Suffolk Philharmonic Orchestra’s Summer Series of three concerts in Bury St Edmunds opens by showcasing not only three of Mendelssohn’s best-loved orchestral works, but also his most famous oratorio. 

Young Classical Artists’ Trust prizewinner Matteo Cimatti plays Mendelssohn’s Violin Concerto on Wednesday 8th July at 7.30pm at The Apex in a programme which opens with the “Hebrides” Overture and concludes with the “Italian” Symphony.

The strong geographical emphasis in the programme is biographical too. Felix Mendelssohn visited the Hebridean island of Staffa in 1829 during a trip to Scotland, in the course of which he experienced the rise and fall of the swell inside the sea-cave known as Fingal’s Cave, which is big enough to explore in a small boat. By 1830 not only had he translated the rise and fall of the sea-swell inside the cave into musical terms, creating one of the best-loved and most descriptive of all concert overtures, but he had also set out on further travels which took him to Venice, Rome, and Naples.

His impressions of Italy found musical expression in his fourth symphony, now universally known as the “Italian” symphony.
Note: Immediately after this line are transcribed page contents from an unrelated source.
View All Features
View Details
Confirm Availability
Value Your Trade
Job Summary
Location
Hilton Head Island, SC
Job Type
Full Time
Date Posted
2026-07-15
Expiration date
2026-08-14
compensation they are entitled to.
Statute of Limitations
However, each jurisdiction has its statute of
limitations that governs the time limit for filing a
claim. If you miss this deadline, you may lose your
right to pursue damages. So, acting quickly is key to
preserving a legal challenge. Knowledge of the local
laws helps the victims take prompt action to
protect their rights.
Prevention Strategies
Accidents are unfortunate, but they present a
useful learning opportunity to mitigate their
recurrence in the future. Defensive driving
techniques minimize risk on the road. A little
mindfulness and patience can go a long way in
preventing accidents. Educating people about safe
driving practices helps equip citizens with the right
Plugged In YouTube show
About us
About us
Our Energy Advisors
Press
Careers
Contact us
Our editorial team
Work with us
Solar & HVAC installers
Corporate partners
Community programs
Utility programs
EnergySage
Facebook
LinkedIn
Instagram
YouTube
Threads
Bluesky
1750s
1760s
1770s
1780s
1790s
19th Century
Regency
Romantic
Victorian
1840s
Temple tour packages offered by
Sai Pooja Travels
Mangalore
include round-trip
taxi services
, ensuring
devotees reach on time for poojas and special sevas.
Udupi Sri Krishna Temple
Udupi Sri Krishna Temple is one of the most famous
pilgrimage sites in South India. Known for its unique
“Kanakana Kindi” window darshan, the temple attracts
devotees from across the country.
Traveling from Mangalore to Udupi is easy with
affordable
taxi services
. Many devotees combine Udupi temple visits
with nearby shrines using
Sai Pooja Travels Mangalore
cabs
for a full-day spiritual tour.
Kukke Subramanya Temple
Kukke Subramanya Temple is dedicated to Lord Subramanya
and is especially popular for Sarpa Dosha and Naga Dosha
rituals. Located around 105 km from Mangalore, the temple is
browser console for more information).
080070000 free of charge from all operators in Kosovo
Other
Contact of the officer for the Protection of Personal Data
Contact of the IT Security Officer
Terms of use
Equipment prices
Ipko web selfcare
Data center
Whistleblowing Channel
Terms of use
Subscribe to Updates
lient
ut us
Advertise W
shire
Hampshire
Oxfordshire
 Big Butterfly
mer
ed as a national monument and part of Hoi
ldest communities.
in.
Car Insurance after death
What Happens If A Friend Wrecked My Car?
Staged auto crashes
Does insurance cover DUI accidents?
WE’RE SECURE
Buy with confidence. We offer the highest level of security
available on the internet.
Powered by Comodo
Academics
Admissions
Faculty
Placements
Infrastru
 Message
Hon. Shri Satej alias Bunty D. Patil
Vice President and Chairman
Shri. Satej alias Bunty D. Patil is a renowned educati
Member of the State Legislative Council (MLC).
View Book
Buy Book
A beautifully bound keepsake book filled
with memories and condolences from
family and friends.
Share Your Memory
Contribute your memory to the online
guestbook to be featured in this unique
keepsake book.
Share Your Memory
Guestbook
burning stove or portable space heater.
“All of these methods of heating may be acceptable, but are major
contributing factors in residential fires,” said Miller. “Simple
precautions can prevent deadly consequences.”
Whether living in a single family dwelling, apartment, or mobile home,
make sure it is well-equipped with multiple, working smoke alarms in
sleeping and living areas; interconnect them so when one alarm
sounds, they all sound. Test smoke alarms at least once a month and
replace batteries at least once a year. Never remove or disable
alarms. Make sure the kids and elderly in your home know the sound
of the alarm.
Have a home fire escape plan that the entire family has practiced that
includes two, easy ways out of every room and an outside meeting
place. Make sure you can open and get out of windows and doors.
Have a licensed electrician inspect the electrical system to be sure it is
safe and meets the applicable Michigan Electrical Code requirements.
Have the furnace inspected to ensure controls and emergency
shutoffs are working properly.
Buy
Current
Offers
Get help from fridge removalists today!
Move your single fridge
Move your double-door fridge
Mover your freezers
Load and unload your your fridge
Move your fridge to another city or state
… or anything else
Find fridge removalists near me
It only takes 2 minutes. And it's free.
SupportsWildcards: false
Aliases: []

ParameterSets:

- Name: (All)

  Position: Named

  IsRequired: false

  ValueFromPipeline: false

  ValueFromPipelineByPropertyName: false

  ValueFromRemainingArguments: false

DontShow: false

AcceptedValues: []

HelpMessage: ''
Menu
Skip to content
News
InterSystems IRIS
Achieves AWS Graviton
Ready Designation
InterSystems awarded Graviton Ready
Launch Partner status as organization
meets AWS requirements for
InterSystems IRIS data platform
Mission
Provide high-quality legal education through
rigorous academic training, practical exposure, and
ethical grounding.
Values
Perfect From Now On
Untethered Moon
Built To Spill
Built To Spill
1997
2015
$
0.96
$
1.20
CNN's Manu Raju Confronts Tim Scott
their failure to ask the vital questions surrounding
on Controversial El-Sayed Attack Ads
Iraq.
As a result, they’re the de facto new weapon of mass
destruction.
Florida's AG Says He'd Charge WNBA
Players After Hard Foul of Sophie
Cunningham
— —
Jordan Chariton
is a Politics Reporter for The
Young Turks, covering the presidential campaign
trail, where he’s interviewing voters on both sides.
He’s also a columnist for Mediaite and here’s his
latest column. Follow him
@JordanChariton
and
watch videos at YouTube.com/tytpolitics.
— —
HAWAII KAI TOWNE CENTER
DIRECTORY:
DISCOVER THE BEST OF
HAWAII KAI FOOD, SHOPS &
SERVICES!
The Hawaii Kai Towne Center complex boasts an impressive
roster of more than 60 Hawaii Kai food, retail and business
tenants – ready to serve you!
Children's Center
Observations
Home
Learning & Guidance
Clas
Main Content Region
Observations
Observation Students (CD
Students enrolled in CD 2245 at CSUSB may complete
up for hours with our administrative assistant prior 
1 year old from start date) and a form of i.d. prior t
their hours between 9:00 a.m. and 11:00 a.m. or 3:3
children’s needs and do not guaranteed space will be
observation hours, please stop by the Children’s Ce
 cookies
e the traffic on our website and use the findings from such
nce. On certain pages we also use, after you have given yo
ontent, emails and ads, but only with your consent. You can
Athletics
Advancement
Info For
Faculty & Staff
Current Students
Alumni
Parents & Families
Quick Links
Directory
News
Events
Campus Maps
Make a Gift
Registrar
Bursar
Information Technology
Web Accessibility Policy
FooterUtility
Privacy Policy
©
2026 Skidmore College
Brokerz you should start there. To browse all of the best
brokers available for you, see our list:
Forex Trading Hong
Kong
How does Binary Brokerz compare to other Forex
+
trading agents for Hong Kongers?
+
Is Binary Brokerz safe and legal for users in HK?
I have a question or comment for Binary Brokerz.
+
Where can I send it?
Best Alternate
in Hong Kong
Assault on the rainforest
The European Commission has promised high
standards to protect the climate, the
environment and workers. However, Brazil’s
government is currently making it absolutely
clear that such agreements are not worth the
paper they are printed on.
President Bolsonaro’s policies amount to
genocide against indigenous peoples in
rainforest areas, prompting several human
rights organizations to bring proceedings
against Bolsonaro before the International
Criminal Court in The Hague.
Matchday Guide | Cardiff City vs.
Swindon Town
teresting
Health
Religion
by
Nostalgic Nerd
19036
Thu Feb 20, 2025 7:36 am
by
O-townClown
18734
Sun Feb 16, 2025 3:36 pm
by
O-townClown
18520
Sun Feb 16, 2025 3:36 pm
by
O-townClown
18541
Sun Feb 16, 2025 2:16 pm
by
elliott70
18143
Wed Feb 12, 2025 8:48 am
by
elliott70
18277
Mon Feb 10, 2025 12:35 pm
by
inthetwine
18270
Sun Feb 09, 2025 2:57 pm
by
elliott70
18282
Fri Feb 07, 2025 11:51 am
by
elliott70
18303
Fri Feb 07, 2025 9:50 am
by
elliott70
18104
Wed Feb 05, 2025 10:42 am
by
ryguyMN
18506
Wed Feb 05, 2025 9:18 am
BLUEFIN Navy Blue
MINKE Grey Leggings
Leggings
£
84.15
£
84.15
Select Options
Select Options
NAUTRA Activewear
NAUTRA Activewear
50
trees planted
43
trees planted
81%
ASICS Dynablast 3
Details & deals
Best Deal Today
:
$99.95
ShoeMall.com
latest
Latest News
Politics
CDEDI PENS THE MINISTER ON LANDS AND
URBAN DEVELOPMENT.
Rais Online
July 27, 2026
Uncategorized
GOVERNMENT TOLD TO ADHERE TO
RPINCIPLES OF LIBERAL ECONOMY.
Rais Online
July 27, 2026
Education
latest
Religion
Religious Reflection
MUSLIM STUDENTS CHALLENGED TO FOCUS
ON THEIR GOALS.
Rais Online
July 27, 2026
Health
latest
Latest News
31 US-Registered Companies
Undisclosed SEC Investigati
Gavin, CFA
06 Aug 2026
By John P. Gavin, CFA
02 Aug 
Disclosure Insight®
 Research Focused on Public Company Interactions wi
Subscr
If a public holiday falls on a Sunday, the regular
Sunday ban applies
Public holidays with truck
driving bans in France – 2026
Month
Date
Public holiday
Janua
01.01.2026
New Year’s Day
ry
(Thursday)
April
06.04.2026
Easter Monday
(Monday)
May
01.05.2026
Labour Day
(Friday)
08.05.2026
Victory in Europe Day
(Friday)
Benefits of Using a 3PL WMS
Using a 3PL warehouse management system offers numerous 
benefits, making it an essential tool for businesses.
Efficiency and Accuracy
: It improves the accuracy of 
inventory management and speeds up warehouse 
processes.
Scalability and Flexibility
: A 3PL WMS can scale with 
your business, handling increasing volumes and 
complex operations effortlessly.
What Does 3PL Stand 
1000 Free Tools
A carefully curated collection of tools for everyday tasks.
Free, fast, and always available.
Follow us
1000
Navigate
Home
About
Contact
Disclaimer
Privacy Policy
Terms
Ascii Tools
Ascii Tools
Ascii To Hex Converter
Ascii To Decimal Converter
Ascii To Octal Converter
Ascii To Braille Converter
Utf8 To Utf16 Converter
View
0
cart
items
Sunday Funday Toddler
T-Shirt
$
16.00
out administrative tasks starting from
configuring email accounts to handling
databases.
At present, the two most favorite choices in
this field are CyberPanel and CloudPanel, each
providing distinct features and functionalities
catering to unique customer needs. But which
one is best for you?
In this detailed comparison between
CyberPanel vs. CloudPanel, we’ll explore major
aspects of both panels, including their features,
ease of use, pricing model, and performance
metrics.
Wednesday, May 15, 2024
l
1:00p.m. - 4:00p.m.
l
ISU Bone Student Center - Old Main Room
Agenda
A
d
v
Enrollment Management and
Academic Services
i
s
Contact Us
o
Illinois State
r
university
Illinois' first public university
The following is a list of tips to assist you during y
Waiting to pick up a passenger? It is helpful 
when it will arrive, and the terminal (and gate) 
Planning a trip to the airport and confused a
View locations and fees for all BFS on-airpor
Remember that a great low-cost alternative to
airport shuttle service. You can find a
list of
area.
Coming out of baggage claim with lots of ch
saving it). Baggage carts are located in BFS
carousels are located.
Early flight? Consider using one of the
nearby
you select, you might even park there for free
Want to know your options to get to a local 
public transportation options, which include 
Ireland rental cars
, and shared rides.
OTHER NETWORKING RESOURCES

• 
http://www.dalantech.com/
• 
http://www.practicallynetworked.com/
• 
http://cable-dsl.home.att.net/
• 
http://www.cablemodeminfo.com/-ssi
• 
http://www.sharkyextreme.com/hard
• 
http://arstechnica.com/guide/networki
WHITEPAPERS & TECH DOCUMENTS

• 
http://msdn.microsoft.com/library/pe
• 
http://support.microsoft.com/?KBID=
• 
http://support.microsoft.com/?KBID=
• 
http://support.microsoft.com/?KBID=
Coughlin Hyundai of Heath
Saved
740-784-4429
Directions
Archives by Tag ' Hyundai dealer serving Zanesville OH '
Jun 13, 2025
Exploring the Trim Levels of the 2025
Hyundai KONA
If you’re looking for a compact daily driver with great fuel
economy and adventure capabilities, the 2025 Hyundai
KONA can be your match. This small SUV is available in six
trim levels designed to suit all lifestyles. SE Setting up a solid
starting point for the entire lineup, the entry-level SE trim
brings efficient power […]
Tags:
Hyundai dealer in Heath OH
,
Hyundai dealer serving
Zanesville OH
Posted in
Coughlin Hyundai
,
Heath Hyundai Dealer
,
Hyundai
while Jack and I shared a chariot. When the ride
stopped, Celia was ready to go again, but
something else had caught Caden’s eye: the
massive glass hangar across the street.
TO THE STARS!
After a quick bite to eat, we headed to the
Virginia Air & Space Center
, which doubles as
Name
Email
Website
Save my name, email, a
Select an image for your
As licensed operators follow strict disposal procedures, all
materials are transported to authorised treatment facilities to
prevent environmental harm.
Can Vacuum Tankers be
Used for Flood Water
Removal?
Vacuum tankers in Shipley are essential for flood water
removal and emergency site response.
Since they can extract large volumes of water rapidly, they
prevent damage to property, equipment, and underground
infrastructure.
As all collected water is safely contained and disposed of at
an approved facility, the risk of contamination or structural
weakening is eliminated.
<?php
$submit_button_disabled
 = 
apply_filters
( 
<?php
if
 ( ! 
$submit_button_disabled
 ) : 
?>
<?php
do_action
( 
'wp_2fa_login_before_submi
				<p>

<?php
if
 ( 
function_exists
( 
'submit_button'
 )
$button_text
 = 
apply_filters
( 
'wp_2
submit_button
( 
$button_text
Commentators have found a range of Italian scenes in the symphony. Perhaps the busy first movement recalls the bustle of Venice, and perhaps the second, with its gravity and stateliness recalls the religious processions he experienced in Rome during Holy Week. What is a little more definite is that the fourth movement is built around two characteristic Italian folk dance forms, the Saltarello and the Tarantella, which latter references the legend that the sting of the tarantula spider could be cured by frenzied dancing.

Conductor Leslie Olive says, “The Italian Symphony is a great symphony for a newcomer to classical orchestral music.”